A comparative study of machine learning  models and dynamic ensemble selection approaches to identify chronic diseases

Μιχαλάκογλου, Αθανάσιος

Συγκριτική μελέτη μοντέλων μηχανικής μάθησης και προσεγγίσεων δυναμικής επιλογής συνόλου για την αναγνώριση χρόνιων ασθενειών

Μεταπτυχιακή διπλωματική εργασία

Author

Μιχαλάκογλου, Αθανάσιος

Date

2024-10-24

Advisor

Soguero-Ruiz, Cristina
Chushig-Muzo, David

Master Thesis (15.29Mb)

Keywords

Comparative study ; Chronic diseases ; Diabetes ; Cardiovascular diseases ; Melanoma ; Dynamic ensemble selection ; Machine learning ; Logistic regression ; K-Nearest Neighbor ; Random forest ; SVC ; KNORA-U ; KNORA-E ; META-DES ; KNOP ; DES-P ; DES-KNN

Abstract

Chronic diseases (CDs) are the leading cause of death globally, significantly increasing the risk of acute clinical complications and imposing a substantial economic burden on healthcare systems. The most prevalent CDs include respiratory diseases, cancer, cardiovascular diseases (CVDs), and diabetes. Machine learning (ML) models have demonstrated remarkable success in various clinical tasks, such as predicting hospitalizations, assessing patient mortality risk, and identifying disease risk factors. In recent years, ensemble methods have shown excellent results across multiple domains. Specifically, dynamic ensemble selection (DES) approaches, which automatically select ensemble ML models, have proven highly effective in predictive applications.
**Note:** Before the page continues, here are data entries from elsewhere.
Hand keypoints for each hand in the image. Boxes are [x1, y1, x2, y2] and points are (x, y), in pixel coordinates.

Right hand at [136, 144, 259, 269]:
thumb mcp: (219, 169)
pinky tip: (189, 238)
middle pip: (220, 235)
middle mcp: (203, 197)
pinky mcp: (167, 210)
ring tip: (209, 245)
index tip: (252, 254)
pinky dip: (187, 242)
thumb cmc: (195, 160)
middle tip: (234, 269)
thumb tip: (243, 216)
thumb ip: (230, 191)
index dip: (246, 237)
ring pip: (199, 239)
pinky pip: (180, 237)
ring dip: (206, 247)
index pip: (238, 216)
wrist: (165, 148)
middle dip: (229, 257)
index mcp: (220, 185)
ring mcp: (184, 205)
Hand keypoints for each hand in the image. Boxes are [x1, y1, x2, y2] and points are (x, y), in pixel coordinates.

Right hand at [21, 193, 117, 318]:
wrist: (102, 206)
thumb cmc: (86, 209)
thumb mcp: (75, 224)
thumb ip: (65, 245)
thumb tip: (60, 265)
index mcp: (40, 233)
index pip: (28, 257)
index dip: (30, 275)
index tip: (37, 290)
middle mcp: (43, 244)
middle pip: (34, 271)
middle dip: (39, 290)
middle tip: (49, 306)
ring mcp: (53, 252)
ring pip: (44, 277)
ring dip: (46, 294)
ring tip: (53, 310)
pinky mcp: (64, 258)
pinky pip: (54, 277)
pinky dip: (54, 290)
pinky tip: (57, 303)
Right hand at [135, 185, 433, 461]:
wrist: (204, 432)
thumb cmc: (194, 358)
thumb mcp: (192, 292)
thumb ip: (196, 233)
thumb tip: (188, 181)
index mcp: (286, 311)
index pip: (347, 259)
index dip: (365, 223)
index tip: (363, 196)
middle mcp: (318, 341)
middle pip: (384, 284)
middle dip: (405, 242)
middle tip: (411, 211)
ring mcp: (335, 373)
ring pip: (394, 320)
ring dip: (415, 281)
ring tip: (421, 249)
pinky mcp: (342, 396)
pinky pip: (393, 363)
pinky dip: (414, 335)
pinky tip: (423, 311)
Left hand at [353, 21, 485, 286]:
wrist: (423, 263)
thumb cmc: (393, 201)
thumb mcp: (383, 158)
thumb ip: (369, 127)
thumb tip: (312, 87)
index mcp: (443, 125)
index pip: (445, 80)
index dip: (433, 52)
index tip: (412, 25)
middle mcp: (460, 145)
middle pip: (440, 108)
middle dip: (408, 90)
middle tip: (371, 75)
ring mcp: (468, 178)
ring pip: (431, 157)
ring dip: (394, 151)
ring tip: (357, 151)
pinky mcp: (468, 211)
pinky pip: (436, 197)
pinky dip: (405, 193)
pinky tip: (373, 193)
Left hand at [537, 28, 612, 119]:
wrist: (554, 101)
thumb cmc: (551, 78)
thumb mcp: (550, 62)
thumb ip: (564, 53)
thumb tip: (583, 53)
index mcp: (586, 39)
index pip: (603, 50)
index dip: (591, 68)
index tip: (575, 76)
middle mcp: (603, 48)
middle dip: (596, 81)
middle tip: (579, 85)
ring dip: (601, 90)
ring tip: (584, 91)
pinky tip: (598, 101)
However, few studies have explored the use of DES for predictive tasks in clinical settings. The objective of this Master’s thesis is to evaluate and compare the predictive performance of various DES approaches in identifying different chronic diseases. To achieve this, several public datasets of patients diagnosed with CDs, including CVDs, diabetes, and skin cancer, were analyzed. Multiple ML models, such as Random Forest Classifier, Logistic Regression, K-Nearest Neighbor and Support Vector Machines, were employed as base learners in the DES framework. The results demonstrated that KNOP (a dynamic ensemble selection technique being used) consistently outperformed both traditional classifiers and other DES methods across most datasets, particularly excelling in precision and recall, making it the most reliable model for minimizing false positives and false negatives predictions. Traditional classifiers, such as Random Forest and SVC, also showed competitive performance, especially in terms of specificity and accuracy, proving to be robust options in more general settings. The findings suggest that DES techniques, particularly KNOP, offer a balanced and highly effective approach for predictive tasks in chronic disease identification.